With the outbreak of Covid-19 pandemic, many first-time buyers are on the hunt for health insurance policy for self and family.

However, an individual looking to buy a policy for the first time, is not only overwhelmed by the choices in the market but also swamped by the many terms and conditions and jargon they need to navigate, to understand these products.

To address this issue, the insurance regulator IRDAI recently introduced a standard health insurance policy named Arogya Sanjeevani, which all general and health insurers will need to have on their menu.

What is it?

Arogya Sanjeevani is a health insurance policy where the coverage, exclusions and other aspects of the policy such as co-payment (cost-sharing arrangement where the policyholder pays a certain percentage of the claim from his/her pocket) and sub-limits (cap on coverage for a particular treatment), are the same across insurers. The name of the policy too is the same in the market but succeeded by the name of the insurer. For instance, Manipal Cigna’s product is named Arogya Sanjeevani Policy, ManipalCigna.

Launched in April, Arogya Sanjeevani is like any other health policy which provides financial compensation to an individual when hospitalised for injuries and illnesses up to a particular sum insured.

A policyholder can avail of the cashless facility across the network hospitals of an insurer and get can get his/her expenses reimbursed. Among insurance companies offering this product, the only differentiating factor is in the premium and the process of on-boarding a customer. The buyer gets to make a decision based on the credentials of the insurer and the cost, instead of comparing a long list of complex features across different products.

Why is it important?

The main objective of launching Arogya Sanjeevani is to take care of the basic healthcare cost of the public. The policy has basic mandatory covers such as hospitalisation, including for Covid-19, day-care treatment, pre- and post-hospitalisation expenses, and offers tax benefits. A second objective is standardisation, that is to have the same policy terms for all, irrespective of the insurer.

The policy offers cumulative bonus facility, that is, additional increase in sum insured (up to maximum of 5 per cent) without any increase in existing premium payment. This clause is same across insurers. The waiting period and one-year policy term are standard. A third objective is to have seamless portability between insurers. If servicing facilities are better with an insurer, then a customer can easily port without having to worry about the changes in policy benefits, coverage and other features.

Why should I care?

As health insurance is a complicated product for many due to the variety of products and features of policies in the market, making a choice becomes difficult. Affordability of the product too comes to question. In the case of Arogya Sanjeevani, since the maximum sum insured is ₹5 lakh (minimum ₹1 lakh), the premium may work out lower. With the policy being the same, you as a policyholder get to choose the insurer based on the premium, services offered and network hospitals.

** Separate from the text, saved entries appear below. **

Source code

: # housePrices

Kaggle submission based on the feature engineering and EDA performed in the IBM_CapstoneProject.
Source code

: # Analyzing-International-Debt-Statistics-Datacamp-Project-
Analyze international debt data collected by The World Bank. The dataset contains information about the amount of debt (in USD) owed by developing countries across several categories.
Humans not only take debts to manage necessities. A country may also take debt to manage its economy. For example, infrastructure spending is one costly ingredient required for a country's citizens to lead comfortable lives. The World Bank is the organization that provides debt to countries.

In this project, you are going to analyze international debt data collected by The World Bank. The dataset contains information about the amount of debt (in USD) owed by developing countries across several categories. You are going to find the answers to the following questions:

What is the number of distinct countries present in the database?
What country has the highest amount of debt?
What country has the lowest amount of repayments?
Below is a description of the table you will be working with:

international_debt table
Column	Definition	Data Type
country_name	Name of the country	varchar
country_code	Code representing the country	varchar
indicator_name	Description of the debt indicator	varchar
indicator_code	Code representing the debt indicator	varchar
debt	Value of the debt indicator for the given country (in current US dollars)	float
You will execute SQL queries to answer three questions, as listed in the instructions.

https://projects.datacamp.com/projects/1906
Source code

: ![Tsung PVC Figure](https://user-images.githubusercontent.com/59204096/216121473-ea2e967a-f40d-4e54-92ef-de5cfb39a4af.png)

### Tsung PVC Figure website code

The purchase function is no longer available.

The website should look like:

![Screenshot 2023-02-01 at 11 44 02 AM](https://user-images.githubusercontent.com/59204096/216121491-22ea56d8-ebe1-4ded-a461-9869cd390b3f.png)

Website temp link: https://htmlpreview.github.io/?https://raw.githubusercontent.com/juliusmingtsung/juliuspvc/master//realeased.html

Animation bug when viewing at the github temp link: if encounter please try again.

While Arogya Sanjeevani checks all the boxes for offering basic health coverage at an affordable price, it comes with downsides. It features a sub-limit on room rent. If the policyholder is hospitalised, then room rent, boarding and nursing expenses would be limited to 2 per cent of the sum insured up to a maximum of ₹5,000 per day. It also has a fixed co-pay of 5 per cent on the total eligible claim. Two, for insurers, other health products providing comprehensive coverage generate better income; so they may not be keen to push this product.

The bottomline

At a time of health distress, basic insurance is better than nothing at all.